L’uomo, nuovamente nella sua forma di serpente, smise di mordere. Pian piano gli abitanti del villaggio vicino che erano soliti raccogliere frutta o legna da ardere nella foresta e che erano anche soliti lanciargli delle pietre si accorsero che la cosa non sembrava più disturbarlo, che non reagiva e furono in grado di avvicinarsi di più e si misero a colpirlo con delle pietre. Poiché non reagiva, cominciarono a colpirlo anche con dei bastoni, a tirargli la coda e a sbatacchiarlo.

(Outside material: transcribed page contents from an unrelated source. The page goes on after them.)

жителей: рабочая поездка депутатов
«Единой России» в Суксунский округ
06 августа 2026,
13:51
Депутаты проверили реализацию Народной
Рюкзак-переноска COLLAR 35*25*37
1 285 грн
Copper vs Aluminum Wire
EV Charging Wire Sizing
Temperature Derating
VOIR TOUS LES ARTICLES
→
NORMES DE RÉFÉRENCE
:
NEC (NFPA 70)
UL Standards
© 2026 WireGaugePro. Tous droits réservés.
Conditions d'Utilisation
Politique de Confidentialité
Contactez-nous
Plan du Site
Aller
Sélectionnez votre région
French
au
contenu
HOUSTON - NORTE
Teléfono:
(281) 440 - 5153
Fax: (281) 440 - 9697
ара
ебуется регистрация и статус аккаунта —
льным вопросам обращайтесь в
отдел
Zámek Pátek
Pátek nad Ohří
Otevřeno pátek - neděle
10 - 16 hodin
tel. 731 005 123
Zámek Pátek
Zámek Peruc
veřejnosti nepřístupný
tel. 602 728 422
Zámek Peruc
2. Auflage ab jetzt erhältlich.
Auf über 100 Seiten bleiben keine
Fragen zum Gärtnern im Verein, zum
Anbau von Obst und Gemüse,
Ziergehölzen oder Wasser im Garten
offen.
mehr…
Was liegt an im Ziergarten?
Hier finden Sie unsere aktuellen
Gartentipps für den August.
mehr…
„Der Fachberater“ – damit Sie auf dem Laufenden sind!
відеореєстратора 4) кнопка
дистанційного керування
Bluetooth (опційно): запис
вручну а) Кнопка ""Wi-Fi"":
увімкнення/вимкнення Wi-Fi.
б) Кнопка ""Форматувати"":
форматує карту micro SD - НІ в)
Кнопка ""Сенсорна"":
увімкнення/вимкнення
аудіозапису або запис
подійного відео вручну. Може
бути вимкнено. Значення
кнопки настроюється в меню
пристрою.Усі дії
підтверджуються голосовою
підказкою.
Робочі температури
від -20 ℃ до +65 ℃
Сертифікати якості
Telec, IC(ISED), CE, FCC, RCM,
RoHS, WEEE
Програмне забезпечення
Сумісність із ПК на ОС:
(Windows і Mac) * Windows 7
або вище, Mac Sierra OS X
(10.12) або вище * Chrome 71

Malgrado tutte queste sventure, avendo promesso di non reagire, il serpente subì in silenzio.

Passati alcuni mesi i Sant’Uomini passarono di nuovo per la foresta e videro il serpente coperto di lividi e gli chiesero cosa fosse successo. Lui spiegò che aveva seguito alla lettera il loro consiglio di non creare problemi per nessuno e che, purtroppo, il suo stato era la conseguenza di quella decisione. I Sant’Uomini gli dissero allora che loro gli avevano proibito di fare del male, non di reagire con un sibilo: poteva sibilare ma non mordere. Poi proseguirono. Quando un po’ di tempo dopo gli abitanti del villaggio ricominciarono ad infastidire il serpente, questi cominciò a sibilare, E tutti scapparono lasciandolo in pace.

Il sibilo è un fenomeno naturale, malgrado sembri un atto cosciente, è la risposta naturale in certe situazioni; è stato concepito dall’Assoluto che il serpente possa sibilare per salvare la propria vita. E’ lo stesso nella nostra vita di ogni giorno, se c’è una situazione nella quale fosse necessario un sibilo per proteggerci, non dovremmo esitare ad usare questo metodo per risolvere una situazione senza alterarci e causare disturbo alla nostra vera natura.